• [TASK INSTRUCTIONS]: Without changing a single word, write out every entry.

• [DATA FOR THE TASK]:
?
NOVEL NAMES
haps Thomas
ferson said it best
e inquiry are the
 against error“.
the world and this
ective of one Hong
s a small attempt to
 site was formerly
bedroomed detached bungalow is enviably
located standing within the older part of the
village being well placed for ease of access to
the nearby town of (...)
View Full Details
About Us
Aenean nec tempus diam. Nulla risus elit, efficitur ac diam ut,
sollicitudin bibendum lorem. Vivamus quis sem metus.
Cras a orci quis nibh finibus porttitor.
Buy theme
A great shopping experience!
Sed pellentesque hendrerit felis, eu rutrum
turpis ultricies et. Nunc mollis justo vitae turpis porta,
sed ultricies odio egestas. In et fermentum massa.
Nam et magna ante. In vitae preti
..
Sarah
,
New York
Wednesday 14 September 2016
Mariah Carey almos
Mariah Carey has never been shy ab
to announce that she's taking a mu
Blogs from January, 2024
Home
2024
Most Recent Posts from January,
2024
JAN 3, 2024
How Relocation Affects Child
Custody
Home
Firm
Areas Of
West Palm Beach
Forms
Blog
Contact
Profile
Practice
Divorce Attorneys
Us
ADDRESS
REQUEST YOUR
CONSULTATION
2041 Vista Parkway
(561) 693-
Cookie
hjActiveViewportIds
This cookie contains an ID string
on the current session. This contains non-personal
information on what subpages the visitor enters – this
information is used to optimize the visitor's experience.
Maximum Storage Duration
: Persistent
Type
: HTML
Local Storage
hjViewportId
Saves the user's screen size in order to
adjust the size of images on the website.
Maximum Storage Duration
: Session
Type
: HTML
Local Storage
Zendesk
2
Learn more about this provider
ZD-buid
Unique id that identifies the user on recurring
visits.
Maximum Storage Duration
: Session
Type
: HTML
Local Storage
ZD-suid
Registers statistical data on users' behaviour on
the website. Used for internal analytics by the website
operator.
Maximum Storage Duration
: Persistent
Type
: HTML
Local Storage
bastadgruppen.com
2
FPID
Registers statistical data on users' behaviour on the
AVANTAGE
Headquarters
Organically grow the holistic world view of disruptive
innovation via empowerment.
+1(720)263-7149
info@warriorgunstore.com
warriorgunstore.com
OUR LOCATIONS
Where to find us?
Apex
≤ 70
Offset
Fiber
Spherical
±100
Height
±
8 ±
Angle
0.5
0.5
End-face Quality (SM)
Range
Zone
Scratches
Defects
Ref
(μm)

• [SOLUTION TO THIS TASK]:
?
NOVEL NAMES
haps Thomas
ferson said it best
e inquiry are the
 against error“.
the world and this
ective of one Hong
s a small attempt to
 site was formerly
bedroomed detached bungalow is enviably
located standing within the older part of the
village being well placed for ease of access to
the nearby town of (...)
View Full Details
About Us
Aenean nec tempus diam. Nulla risus elit, efficitur ac diam ut,
sollicitudin bibendum lorem. Vivamus quis sem metus.
Cras a orci quis nibh finibus porttitor.
Buy theme
A great shopping experience!
Sed pellentesque hendrerit felis, eu rutrum
turpis ultricies et. Nunc mollis justo vitae turpis porta,
sed ultricies odio egestas. In et fermentum massa.
Nam et magna ante. In vitae preti
..
Sarah
,
New York
Wednesday 14 September 2016
Mariah Carey almos
Mariah Carey has never been shy ab
to announce that she's taking a mu
Blogs from January, 2024
Home
2024
Most Recent Posts from January,
2024
JAN 3, 2024
How Relocation Affects Child
Custody
Home
Firm
Areas Of
West Palm Beach
Forms
Blog
Contact
Profile
Practice
Divorce Attorneys
Us
ADDRESS
REQUEST YOUR
CONSULTATION
2041 Vista Parkway
(561) 693-
Cookie
hjActiveViewportIds
This cookie contains an ID string
on the current session. This contains non-personal
information on what subpages the visitor enters – this
information is used to optimize the visitor's experience.
Maximum Storage Duration
: Persistent
Type
: HTML
Local Storage
hjViewportId
Saves the user's screen size in order to
adjust the size of images on the website.
Maximum Storage Duration
: Session
Type
: HTML
Local Storage
Zendesk
2
Learn more about this provider
ZD-buid
Unique id that identifies the user on recurring
visits.
Maximum Storage Duration
: Session
Type
: HTML
Local Storage
ZD-suid
Registers statistical data on users' behaviour on
the website. Used for internal analytics by the website
operator.
Maximum Storage Duration
: Persistent
Type
: HTML
Local Storage
bastadgruppen.com
2
FPID
Registers statistical data on users' behaviour on the
AVANTAGE
Headquarters
Organically grow the holistic world view of disruptive
innovation via empowerment.
+1(720)263-7149
info@warriorgunstore.com
warriorgunstore.com
OUR LOCATIONS
Where to find us?
Apex
≤ 70
Offset
Fiber
Spherical
±100
Height
±
8 ±
Angle
0.5
0.5
End-face Quality (SM)
Range
Zone
Scratches
Defects
Ref
(μm)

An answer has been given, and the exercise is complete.